=== PROVIDED RECORDS ===
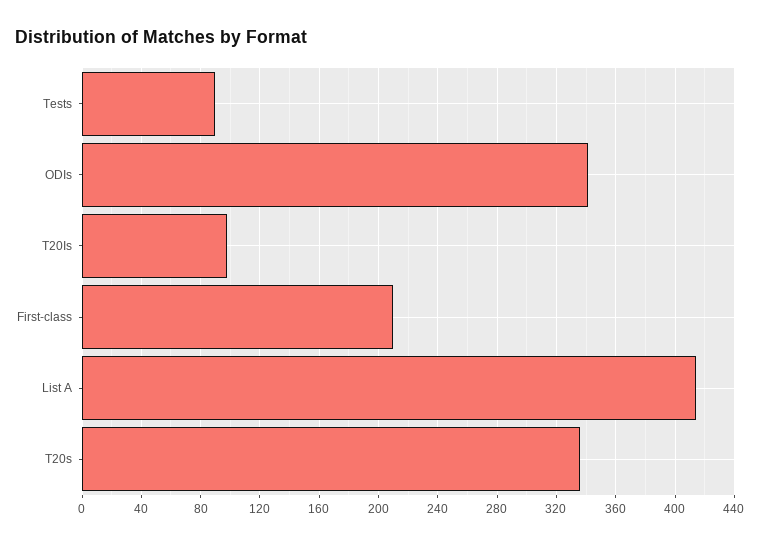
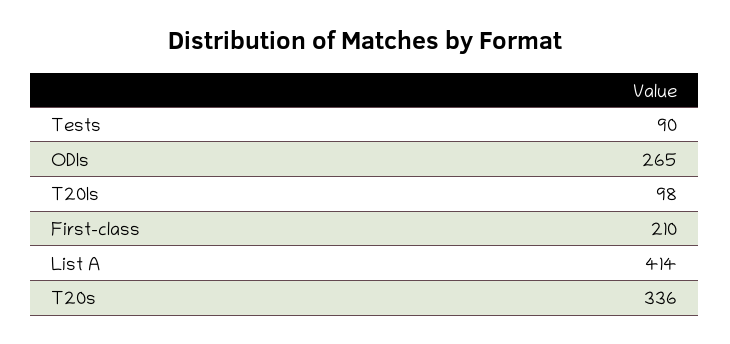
ODIs: 340 -> 265

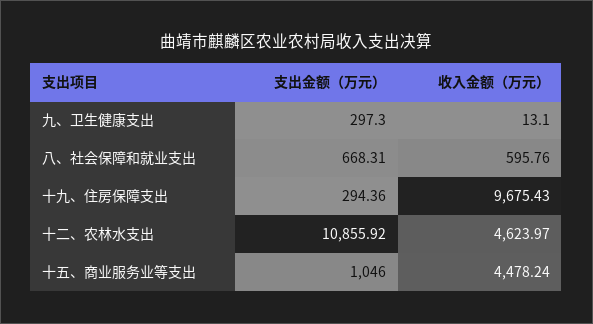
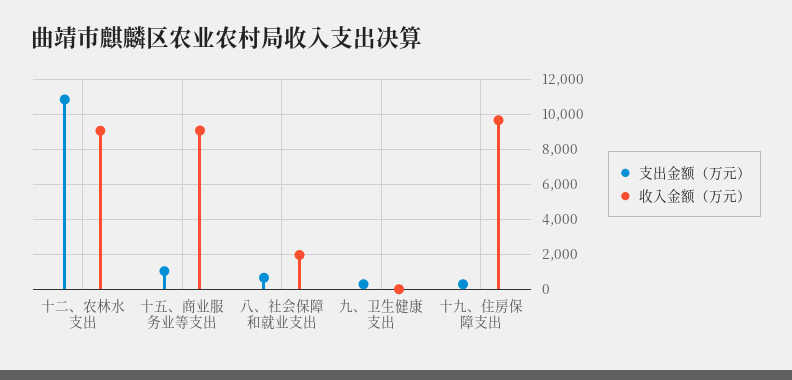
收入金额（万元）, 八、社会保障和就业支出: 595.76 -> 2000
收入金额（万元）, 十二、农林水支出: 4623.97 -> 9000
收入金额（万元）, 十五、商业服务业等支出: 4478.24 -> 9000

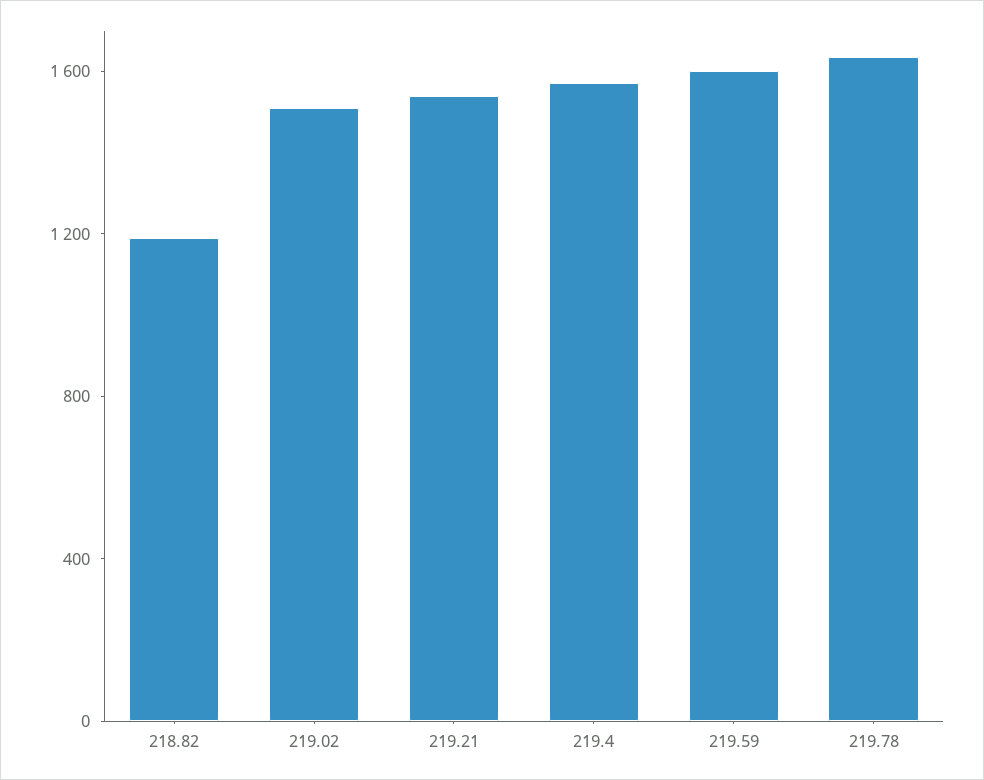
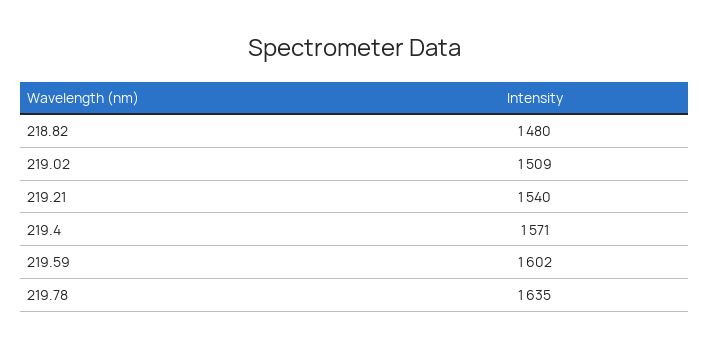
218.82: 1200 -> 1480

=== REQUIRED ACTION ===
Set down the entries above exactly, and keep every picture out of your copy.

=== RESPONSE FOR THIS EXERCISE ===
ODIs: 340 -> 265

收入金额（万元）, 八、社会保障和就业支出: 595.76 -> 2000
收入金额（万元）, 十二、农林水支出: 4623.97 -> 9000
收入金额（万元）, 十五、商业服务业等支出: 4478.24 -> 9000

218.82: 1200 -> 1480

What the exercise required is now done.